• _Given data_
_____

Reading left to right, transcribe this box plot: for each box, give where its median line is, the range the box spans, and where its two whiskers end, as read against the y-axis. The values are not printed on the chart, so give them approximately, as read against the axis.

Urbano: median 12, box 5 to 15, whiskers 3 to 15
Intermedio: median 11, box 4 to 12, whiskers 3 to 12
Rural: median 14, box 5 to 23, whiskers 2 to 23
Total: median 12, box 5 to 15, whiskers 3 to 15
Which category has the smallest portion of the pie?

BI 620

_____

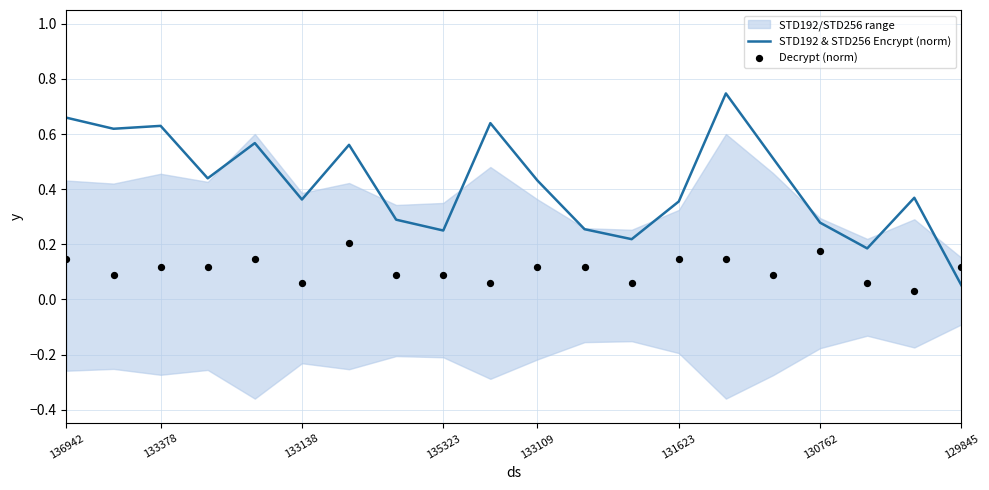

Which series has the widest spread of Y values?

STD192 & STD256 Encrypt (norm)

_____

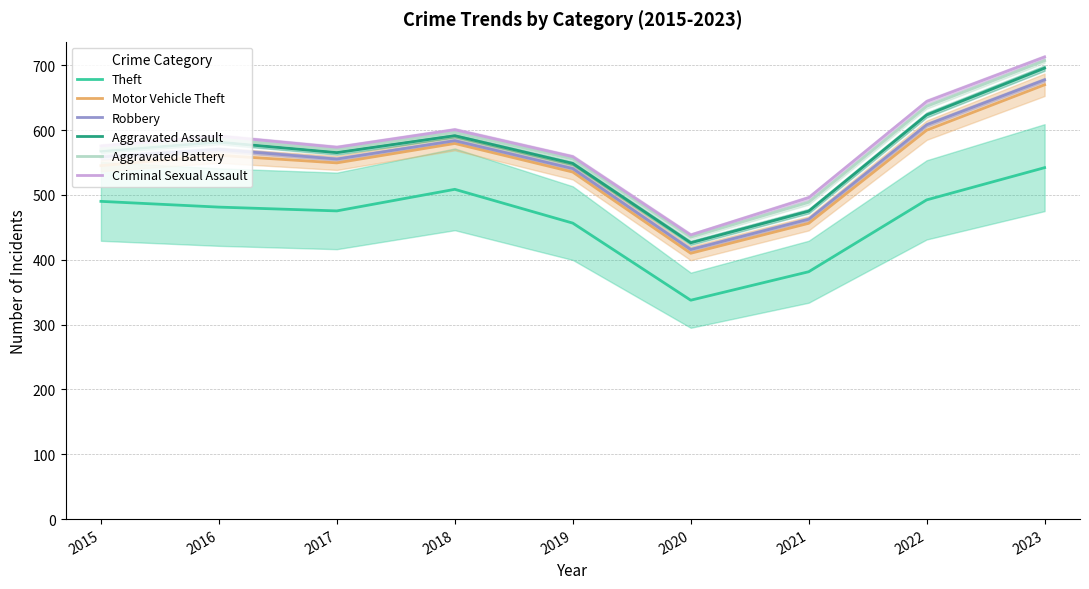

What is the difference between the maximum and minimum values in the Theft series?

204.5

_____

• _What is needed_
Rewrite the lines from the one containing "Reading left to" through the one containing "Which category has", both included, with "portion" changed to "share" and nothing else altered. Return only those lines.

• _Written solution_
Reading left to right, transcribe this box plot: for each box, give where its median line is, the range the box spans, and where its two whiskers end, as read against the y-axis. The values are not printed on the chart, so give them approximately, as read against the axis.

Urbano: median 12, box 5 to 15, whiskers 3 to 15
Intermedio: median 11, box 4 to 12, whiskers 3 to 12
Rural: median 14, box 5 to 23, whiskers 2 to 23
Total: median 12, box 5 to 15, whiskers 3 to 15
Which category has the smallest share of the pie?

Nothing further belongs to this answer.